Тося поднялась, сказала убежденно, как о давно продуманном и решенном:
— Чем дольше ждать, тем крепче любовь. — И предложила: — Пойдем погуляем.
Из письма Миши Зайцева к себе.
Второй день, как я дома, в Кирове. Вернулся точно в срок. Анохин, увидев меня, похвалил: «Молодец». Но опишу все события по порядку. В Москве держать санитарный поезд не разрешили, а отогнали на маленькую пригородную станцию для уборки и дезинфекции. Если бы я не потерял столько времени на погоню за Тосей, как замечательно мы могли бы провести время! Возможно, мне удалось бы даже съездить в Смоленск, где сейчас находятся папа и мама. Это совсем близко. Но я дал слово Анохину вернуться вовремя и не имел права его подводить. Первым делом я отправился в воинские кассы Казанского вокзала и взял билет до Кирова. Поезд уходил рано утром. В моем распоряжении оставался вечер и почти вся ночь. И я, и особенно Тося, соскучились по театру и решили туда пойти. Тося надела синее шелковое платье, жакетку, белые туфли на высоком каблуке. Когда я увидел ее в этом наряде, то обомлел и первое время не мог вымолвить слова. До сих пор я видел ее только в халате или в гимнастерке с погонами младшего лейтенанта. Попали мы в Эрмитаж, в летний театр. Шел спектакль «Мачеха». Тося давно хотела посмотреть эту пьесу. Зал был на три четверти пуст. На сцену я почти не смотрел, а наблюдал за Тосей. Она искренне переживала все происходящее там. На обратном пути мы говорили о Есенине, Маяковском. Странно, но она не любит поэзию. Хотя те стихи, которые я читал, ей понравились. После театра на электричке вернулись к поезду. Было примерно половина двенадцатого, когда мы вошли в купе, где Тося живет с медсестрой Зикой. Зика сидела и читала. При нашем появлении она стала так отчаянно и демонстративно зевать, явно намекая на поздний час и на то, что мне следует уйти, что Тося рассердилась, вывела меня в коридор и сильно хлопнула дверью.

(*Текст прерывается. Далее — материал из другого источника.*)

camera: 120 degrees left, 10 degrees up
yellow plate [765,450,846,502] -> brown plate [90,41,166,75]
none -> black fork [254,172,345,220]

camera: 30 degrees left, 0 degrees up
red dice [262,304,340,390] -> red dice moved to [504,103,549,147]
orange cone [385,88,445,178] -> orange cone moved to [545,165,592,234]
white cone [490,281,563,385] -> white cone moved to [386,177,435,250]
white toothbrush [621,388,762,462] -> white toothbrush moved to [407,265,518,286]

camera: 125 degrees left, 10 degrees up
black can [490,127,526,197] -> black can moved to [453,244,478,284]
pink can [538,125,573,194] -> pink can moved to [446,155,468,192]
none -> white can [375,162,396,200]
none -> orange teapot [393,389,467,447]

Метрах в двухстах от железнодорожных путей, почти на краю скошенного поля стоял большой стог сена. Я бросил возле него бушлат, и мы сели, прислонившись спиной к стогу. Луны не было. На темном небе ярко горели звезды. В темноте я всегда чувствую себя свободнее. Я хотел, обнять Тосю, но долго не мог решиться. Видимо, с моим характером следует идти только в монахи. Получилось как-то само собой, что мы поцеловались. Этот поцелуй вознаградил меня за все мытарства, что я перенес, догоняя санитарный поезд, и, мне показалось, очень сблизил нас. Наверное, навсегда я запомнил темноту и свежесть того осеннего рассвета, шуршание и запах сена, тускнеющие звезды на чуть побледневшем небе и Тосины широко открытые глаза. Не знаю зачем, видимо, для того, чтобы у нас не было тайн друг от друга, она рассказала мне свои похождения. Слушать их было крайне неприятно. В какой-то момент я хотел даже встать и уйти. Без пятнадцати шесть мы простились.
В вагоне по пути в Киров я вновь стал припоминать наши разговоры с Тосей. Теперь мне нравилась ее открытость, откровенность. Между нами не должно быть никаких секретов. Но когда я представил Тосю в объятиях раненного лейтенанта, о котором она рассказывала, мне вновь стало не по себе. Я подумал, что лучше бы ничего не знал о ее прошлом.